MAXIMUM_INPUT_ATTRIBUTES
Falls ein Modell mehr Spalten enthält als durch die im Parameter MAXIMUM_INPUT_ATTRIBUTES angegebene Zahl, ignoriert der Algorithmus alle Spalten, die er als irrelevant errechnet.
MAXIMUM_OUTPUT_ATTRIBUTES
Falls ein Modell mehr vorhersagbare Spalten enthält als durch die im Parameter MAXIMUM_OUTPUT_ATTRIBUTES angegebene Zahl, ignoriert der Algorithmus gleichermaßen alle Spalten, die er als irrelevant errechnet.
MAXIMUM_STATES
Wenn ein Modell mehr Fälle enthält, als im Parameter MAXIMUM_STATES angegeben sind, werden die am wenigsten verbreiteten Status in einer Gruppe zusammengefasst und als fehlend behandelt.

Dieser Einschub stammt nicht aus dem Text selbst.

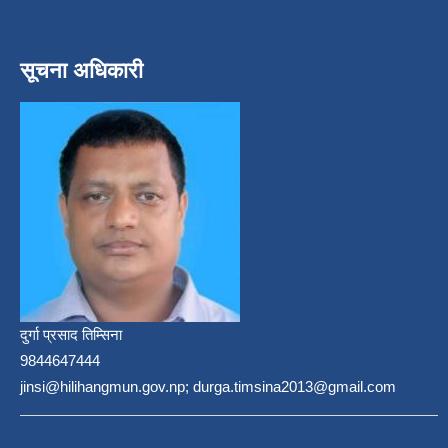
सूचना अधिकारी
दुर्गा प्रसाद तिम्सिना
9844647444
jinsi@hilihangmun.gov.np; durga.timsina2013@gmail.com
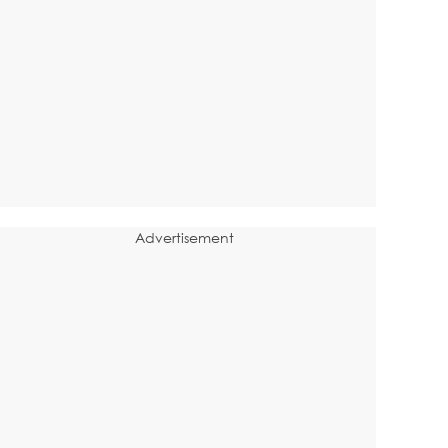
Advertisement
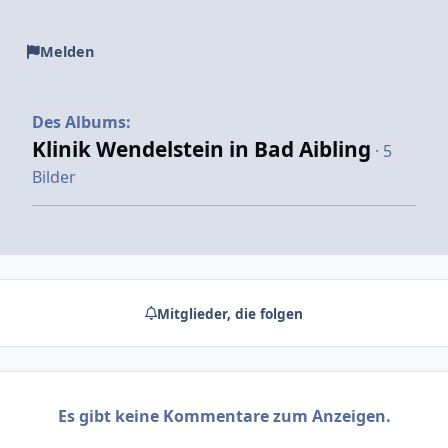
Melden
Des Albums:
Klinik Wendelstein in Bad Aibling
· 5
Bilder
Mitglieder, die folgen
Es gibt keine Kommentare zum Anzeigen.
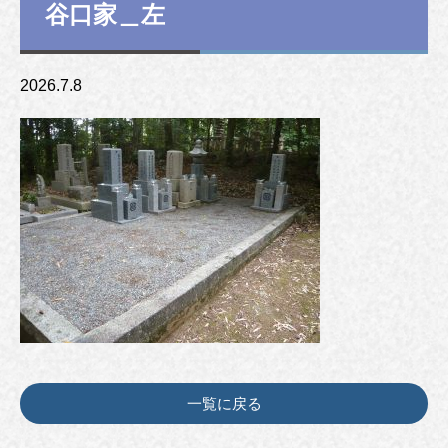
谷口家＿左
2026.7.8
一覧に戻る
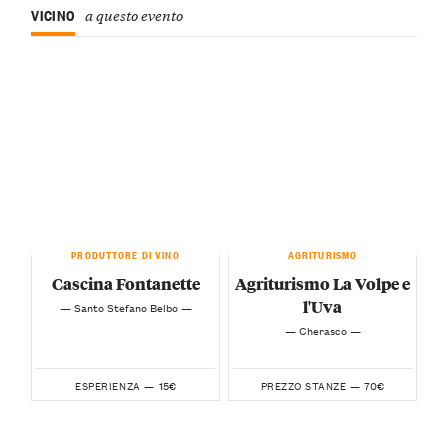
VICINO
a questo evento
PRODUTTORE DI VINO
AGRITURISMO
Cascina Fontanette
Agriturismo La Volpe e
l'Uva
— Santo Stefano Belbo —
— Cherasco —
15€
70€
ESPERIENZA —
PREZZO STANZE —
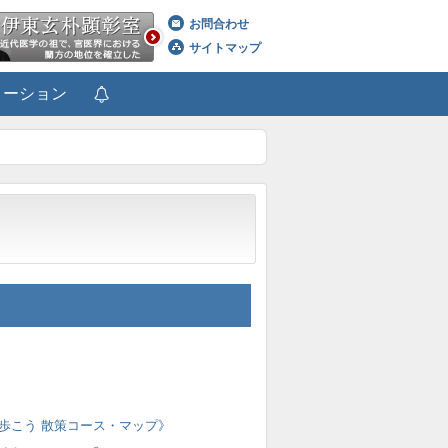
お問合わせ
サイトマップ
メーション
歩こう 散策コース・マップ》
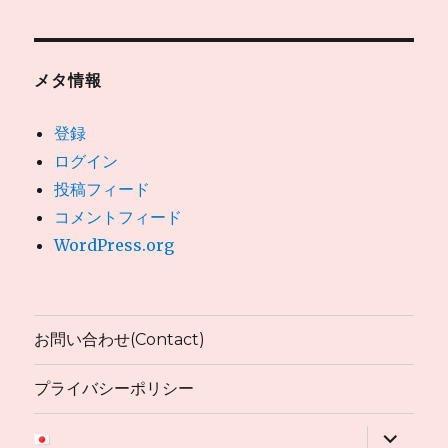
メタ情報
登録
ログイン
投稿フィード
コメントフィード
WordPress.org
お問い合わせ(Contact)
プライバシーポリシー
サ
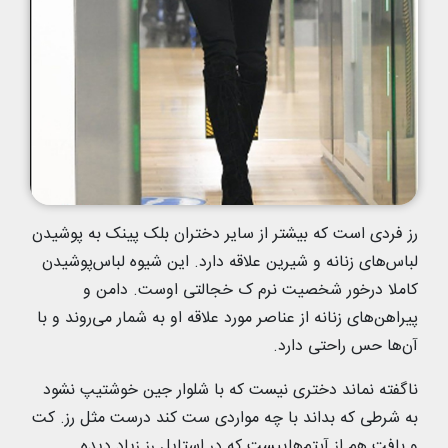
رز فردی است که بیشتر از سایر دختران بلک پینک به پوشیدن
لباس‌های زنانه و شیرین علاقه دارد. این شیوه لباس‌پوشیدن
کاملا درخور شخصیت نرم ک خجالتی اوست. دامن و
پیراهن‌های زنانه از عناصر مورد علاقه او به شمار می‌روند و با
آن‌ها حس راحتی دارد.
ناگفته نماند دختری نیست که با شلوار جین خوشتیپ نشود
به شرطی که بداند با چه مواردی ست کند درست مثل رز. کت
و بافت هم از آيتم‌هاییست که در استایل رز زیاد دیده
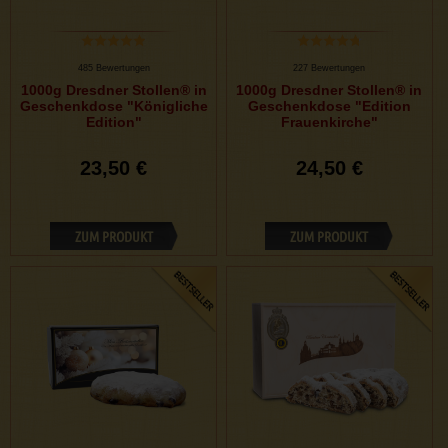
485 Bewertungen
227 Bewertungen
1000g Dresdner Stollen® in
1000g Dresdner Stollen® in
Geschenkdose "Königliche
Geschenkdose "Edition
Edition"
Frauenkirche"
23,50 €
24,50 €
ZUM PRODUKT
ZUM PRODUKT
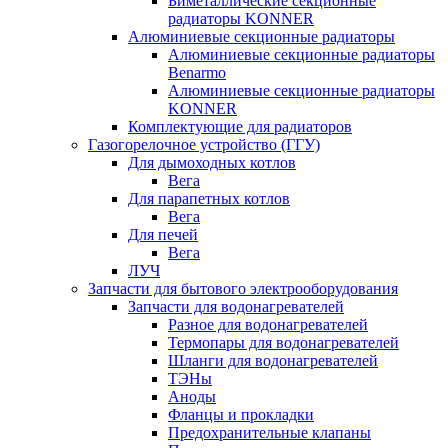
Биметаллические секционные
радиаторы KONNER
Алюминиевые секционные радиаторы
Алюминиевые секционные радиаторы
Benarmo
Алюминиевые секционные радиаторы
KONNER
Комплектующие для радиаторов
Газогорелочное устройство (ГГУ)
Для дымоходных котлов
Вега
Для парапетных котлов
Вега
Для печей
Вега
ЛУЧ
Запчасти для бытового электрооборудования
Запчасти для водонагревателей
Разное для водонагревателей
Термопары для водонагревателей
Шланги для водонагревателей
ТЭНы
Аноды
Фланцы и прокладки
Предохранительные клапаны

Wird einer dieser Parameter auf 0 festgelegt, ist die Funktionsauswahl ausgeschaltet. Dies wirkt sich auf die Verarbeitungszeit und die Leistung aus.
Neben diesen Methoden für die Funktionsauswahl können Sie den Algorithmus bei der Identifizierung oder Heraufstufung aussagekräftiger Attribute unterstützen, indem Sie Modellierungsflags für das Modell oder Verteilungsflags für die Struktur festlegen. Weitere Informationen zu diesen Konzepten finden Sie unter Modellierungsflags (Data Mining) und Spaltenverteilungen [Data Mining].